Apparently, the world’s most sophisticated information collecting and sorting organization doesn’t have the technological wherewithal to search within its employees emails.
Well, at least, that’s what Freedom of Information Act officer Cindy Blacker said. She is one of many agents in the NSA responsible to make sure that non-classified information is readily available to American taxpayers.
But, in response to a harmless inquiry about employee emails concerning a positive National Geographic story on the NSA, information was far less than free and forthcoming.
According to Blacker, “There’s no central method to search an email at this time with the way our records are set up, unfortunately.”

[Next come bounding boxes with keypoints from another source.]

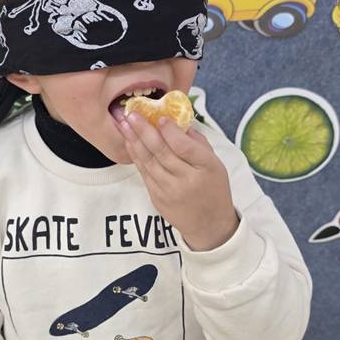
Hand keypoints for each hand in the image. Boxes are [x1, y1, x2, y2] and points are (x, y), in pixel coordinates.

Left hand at [120, 111, 238, 251]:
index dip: (170, 132)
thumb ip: (197, 143)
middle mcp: (187, 180)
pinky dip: (136, 156)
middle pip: (162, 152)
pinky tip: (129, 143)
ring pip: (149, 162)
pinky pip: (144, 173)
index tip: (159, 117)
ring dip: (134, 141)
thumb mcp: (215, 164)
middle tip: (132, 114)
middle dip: (144, 131)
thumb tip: (177, 122)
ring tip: (124, 124)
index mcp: (207, 168)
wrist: (209, 225)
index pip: (185, 147)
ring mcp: (170, 191)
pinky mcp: (157, 198)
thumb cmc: (213, 189)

Right. I’m just not buying it. It would be funny if it weren’t so frustrating. The NSA has just been under intense scrutiny for its over-reaching intrusions into American privacy. If we are to believe the characterization of the NSA’s chief, they want to “collect it all.” If you’re gonna go all Pokemon on the citizens’ private information, you better have servers large enough to store all that data, and some very powerful algorithms to sort it. That you wouldn’t also have similar capacities to search the internal emails of employees actually beggars belief. I guess it is possible. But this smells like foul play. Is the NSA lying? Or have they intentionally under-funded their public records office? I’m not sure.
One thing’s for sure: after the Snowden debacle, now is not the time for the NSA to be neglecting its public image. Transparency, honesty, and full disclosure would go a long way in repairing that image. Denying very harmless requests for public information even because of a purported technological obsolescence seems fishy at best. But that is what we’ve come to expect from an organization that views every American citizen as a potential enemy of the state, and every harmless inquiry as a possible cyber-threat.